AMD is absolutely correct. The safest bet is to use their heatsink-fan with the phase change material. It does an adequate job of cooling the CPU and runs the least risk of damaging the CPU during installation (which is real and elaborated on in my article How to Install an AMD Athlon or Duron Socket A Processor at http://duxcw.com/digest/Howto/cpu/socka/1.html). If you don’t use it and follow their procedures exactly (which are referenced in my article at http://duxcw.com/digest/Howto/cpu/socka/6.html), you will most likely void the 3-year warrantee.
However, one cannot always (or I could not always) find the retail version AMD CPU package in stock, or (the retail version at the time was priced far higher than the cost of the OEM version plus a quality heatsink-fan). I used an OEM processor and different heat sink for the computer I used in the article I wrote on installing a heat sink with thermal grease because the retail version was not available from my vendor. The heat sink supplied by my vendor came with thermal grease. That computer has been working fine for just about a year. Coincidently, it is on my workbench right now to have a second hard disk drive installed. I just checked the CPU temperature reading and it is identical to what it was a year ago (http://duxcw.com/digest/Howto/cpu/socka/6.html): One side open: Ambient 20° C/68° F, Case 26° C/78° F, CPU 44°/111°. Which is very adequate for a 1.1 GHz Athlon. Contrary to what AMD may desire, one can use grease with AMD Athlon processors if one knows how to do it and uses care. I used OEM version of the AMD Palomino CPU and Thermaltake Volcano 5 heatsink-fans in my article How to Install the EpoX 8KHA+ Motherboard because, at the time, the retail version of that processor was priced out of sight as compared to the OEM version plus the Volcano 5.

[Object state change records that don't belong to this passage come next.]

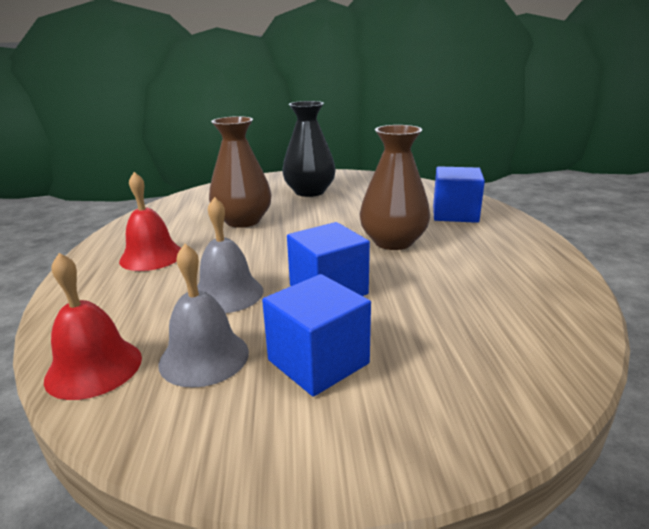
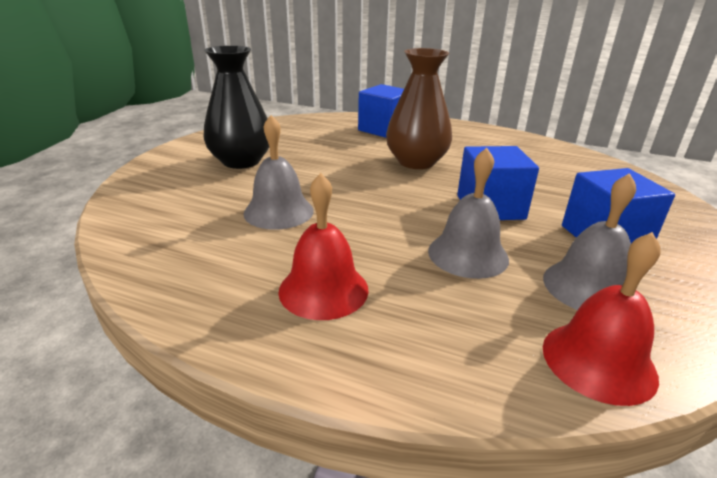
camera: 65 degrees left, 5 degrees up
brown vase [209,116,272,228] -> grey bell [243,115,314,230]

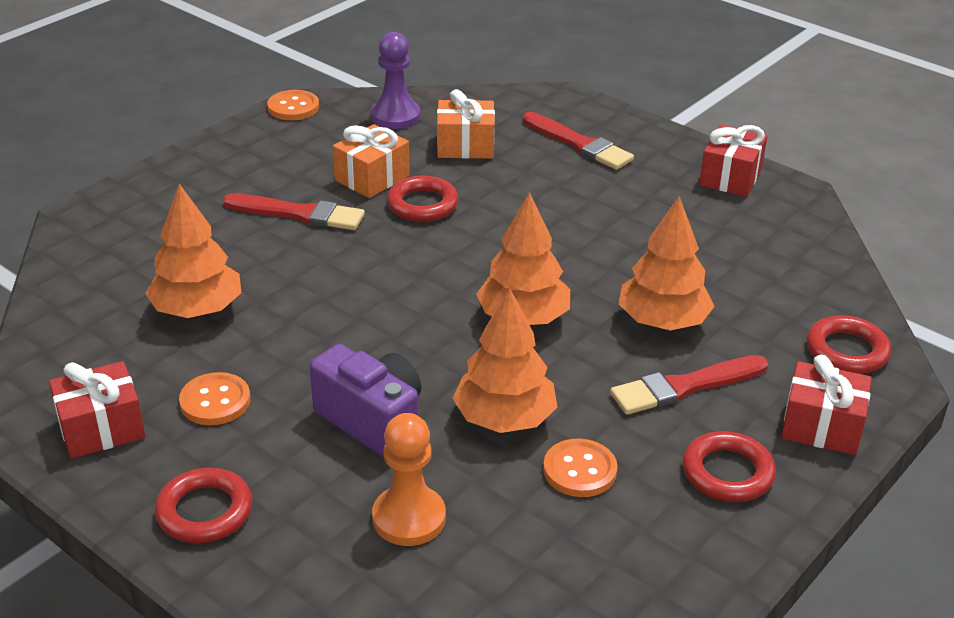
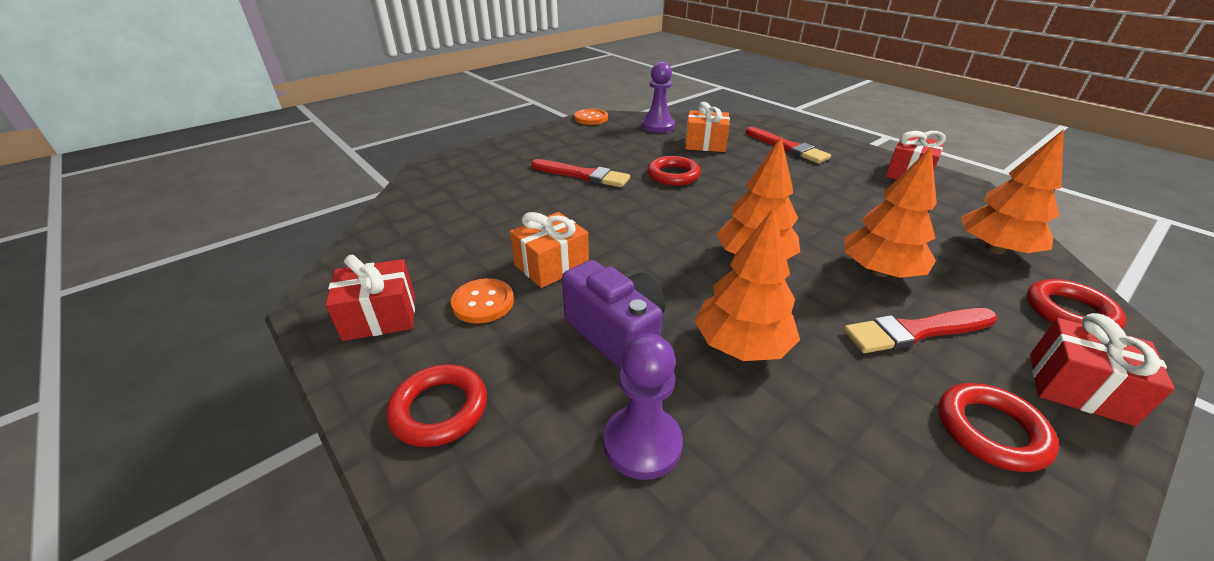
camera: 10 degrees right, 0 degrees up
orange tree [145,184,241,318] -> orange tree moved to [960,129,1064,254]
orange gift [333,124,410,198] -> orange gift moved to [510,212,589,288]
orange pawn [372,413,446,546] -> purple pawn [604,334,683,480]
orange button [543,439,617,497] -> none

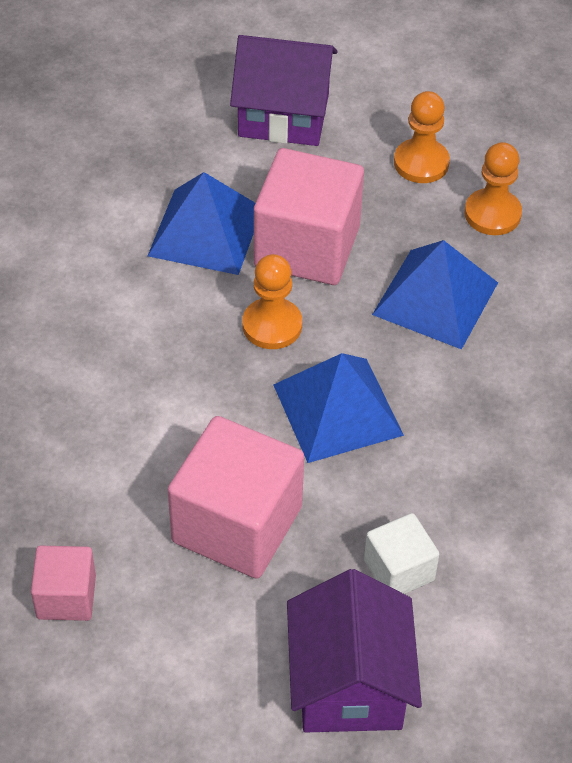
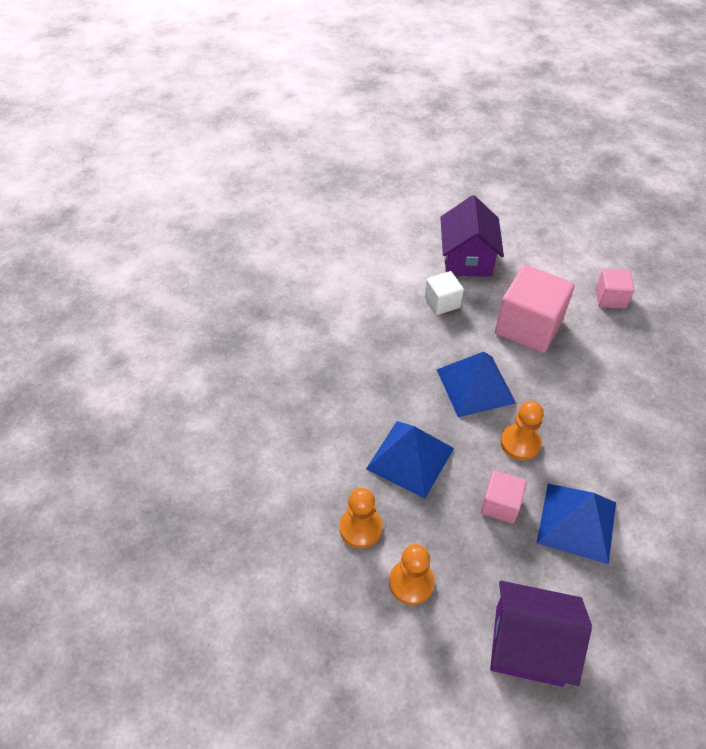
camera: 175 degrees left, 0 degrees up
pink cube [254,148,364,285] -> pink cube [481,470,527,524], size x0.53

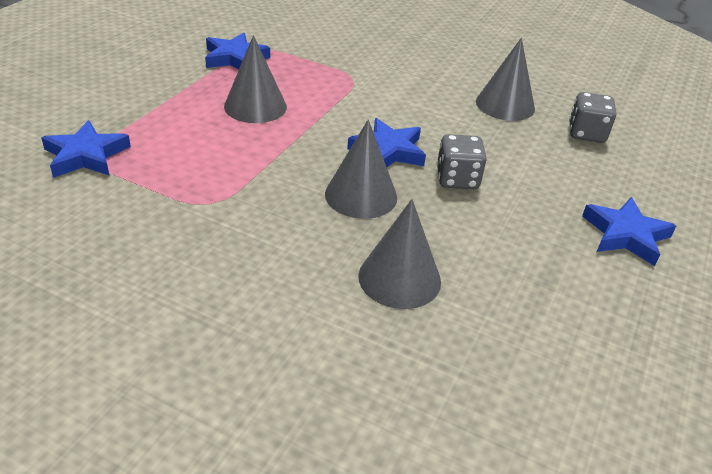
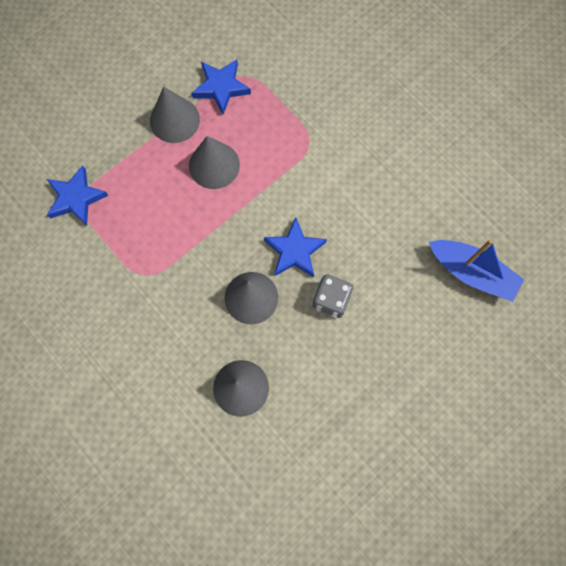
camera: 25 degrees right, 35 degrees up
grey cone [476,38,535,121] -> grey cone moved to [150,87,200,143]
grey dice [569,92,616,143] -> blue boat [429,239,524,302]
blue star [582,197,676,266] -> none

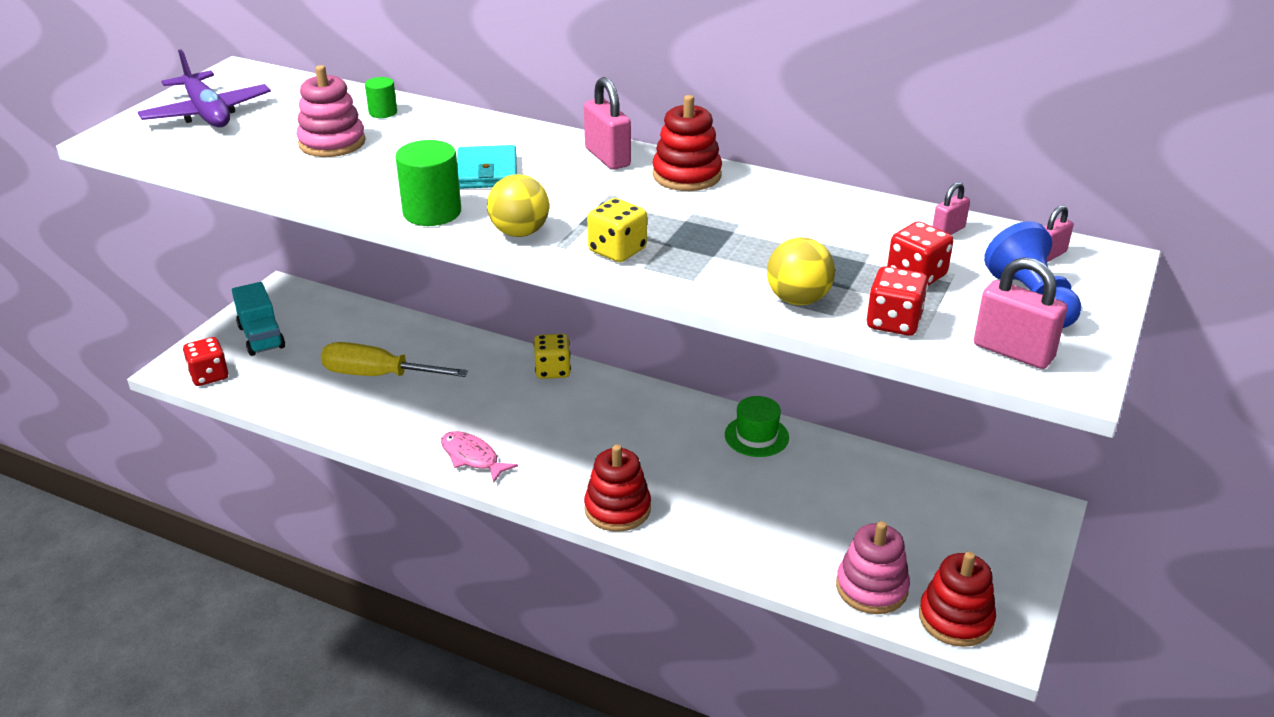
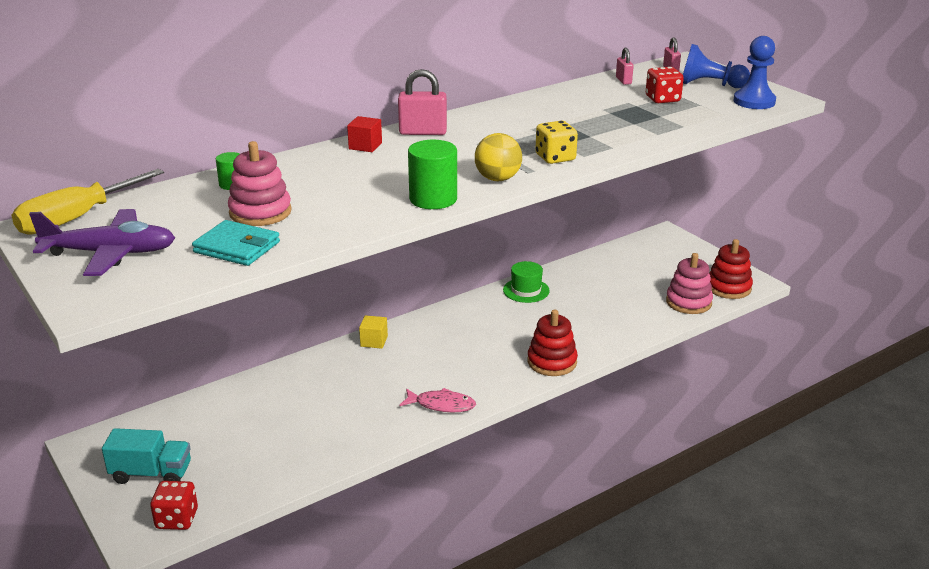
camera: 60 degrees left, 5 degrees down
yellow screwdriver [321,342,468,377] -> yellow screwdriver moved to [11,169,164,235]
pink fish [441,431,518,483] -> pink fish turned 150 degrees counterclockwise [400,388,476,412]
turquoise wallet [457,145,517,189] -> turquoise wallet moved to [192,220,280,266]
yellow dice [534,334,571,379] -> yellow cube [359,315,388,349]
red stacking toy [652,95,722,191] -> none
yellow ball [767,237,835,305] -> none
red dice [867,266,928,336] -> none
pink padlock [974,257,1067,369] -> blue pawn [734,36,776,109]
none -> red cube [347,116,382,152]

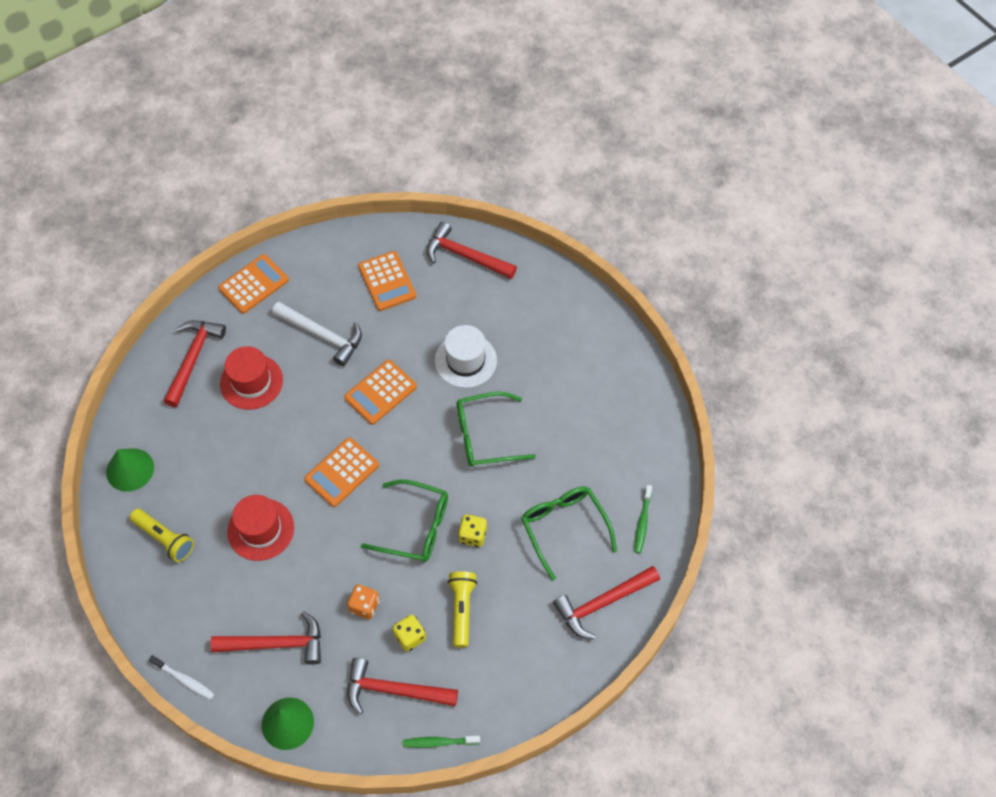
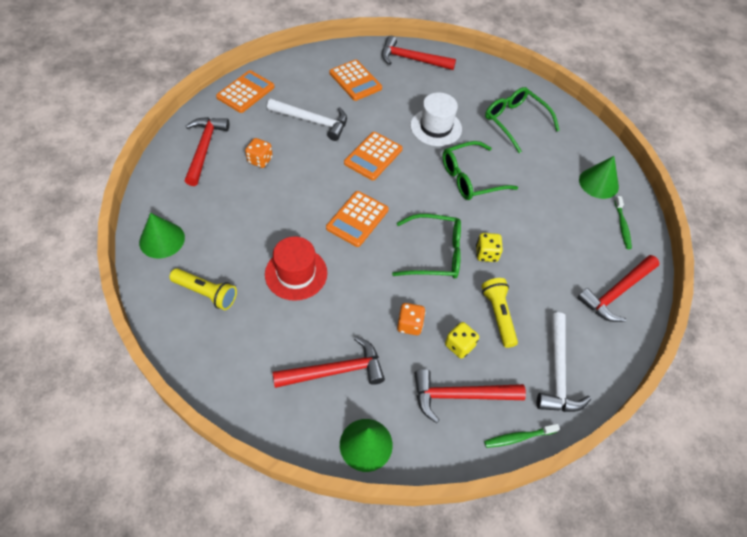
camera: 15 degrees left, 5 degrees down
white toothbrush [149,655,215,700] -> none
red hat [220,346,283,410] -> orange dice [245,138,273,168]
green glasses [521,486,617,581] -> green glasses moved to [485,87,560,153]
none -> white hammer [537,312,591,412]
none -> green cone [579,156,619,199]

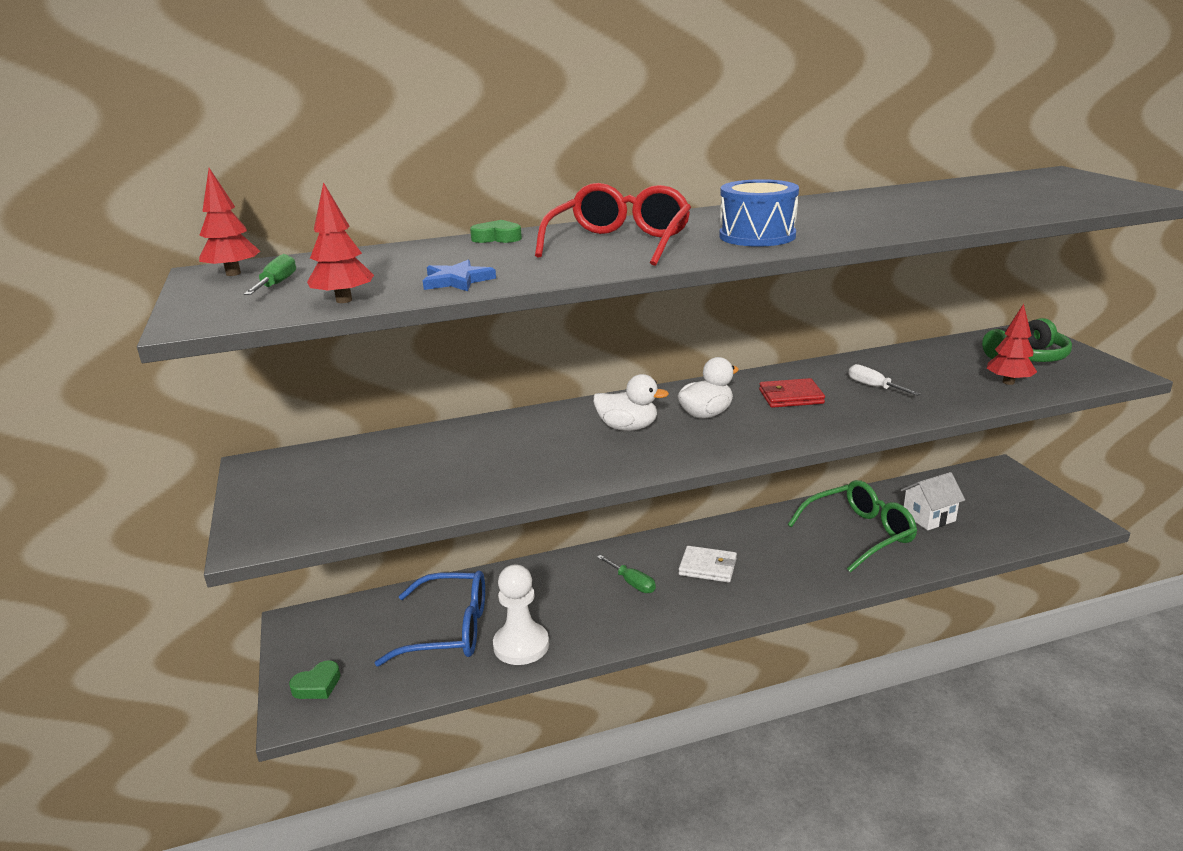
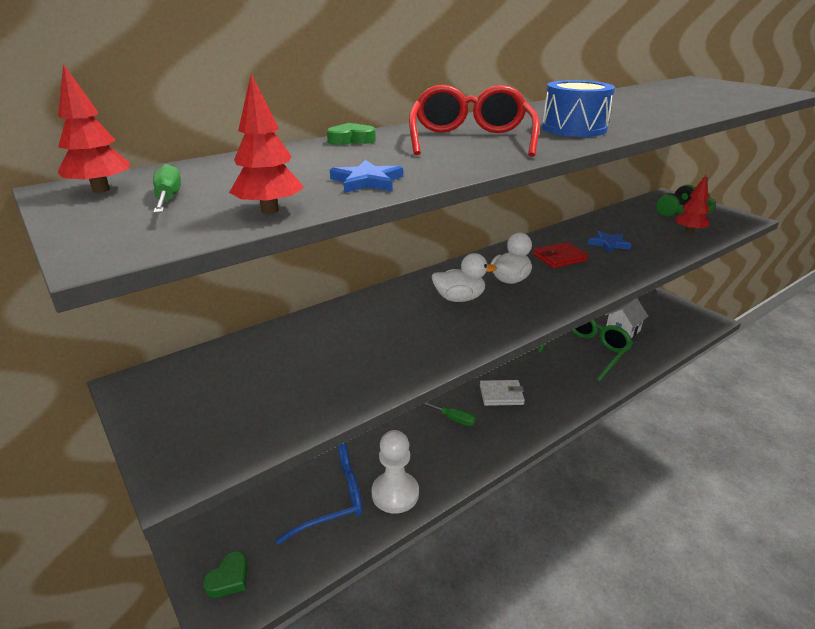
camera: 20 degrees left, 5 degrees up
white screwdriver [849,364,921,396] -> blue star [588,231,632,253]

There are heat ink-fans that do a better job of cooling than some recommended by AMD. I consider many of them vast overkill for the average computer. They, and Artic Silver, are popular among hobbyist that overcook (overclock) their CPUs. I do not overclock my CPU’s and strongly do not recommend it for reasons previously stated in this and the Computer Performance forums. This policy and recommendation comes from many years of experience running a computer shop and building and upgrading thousands of computes. AMD does not recommend overclocking their CPUs and doing so will probably void their warrantee. If you do not overclock your processor you do not need the extra cooling afforded by a Volcano 7 and Artic Silver. That is, the extra cooling would be nice, but you do not need it and should not, in my considered pinion, run the risk of damaging the processor and voiding the warrantee
BTW, I don’t know about the Valcano 7 but the Valcano 5 uses phase change material. If you use Artic Silver and the Valcano has the pad attached, you will probably have to remove the pad.
Although good cooling is very desirable and absolutely essential to avoid damaging an AMD Athlon processor, it is much over-emphasized on the Internet and to the point one might believe that the objective of some is to have the latest and greatest cooling contraption instead of using their computer and processor as it was designed. Much like the hot rod/dragster thing with giant motors and practically no body that can go from 0 to (what is now a days?) 250-300 miles per hour in 3 or 4(?) seconds (and burn-up thousands of dollars worth of tires in one run). An overclocked processor with a Volcano 7 can quickly become a set of those tires. Larry
P.S. Your case looks like a nice hovercraft, and much more than you need.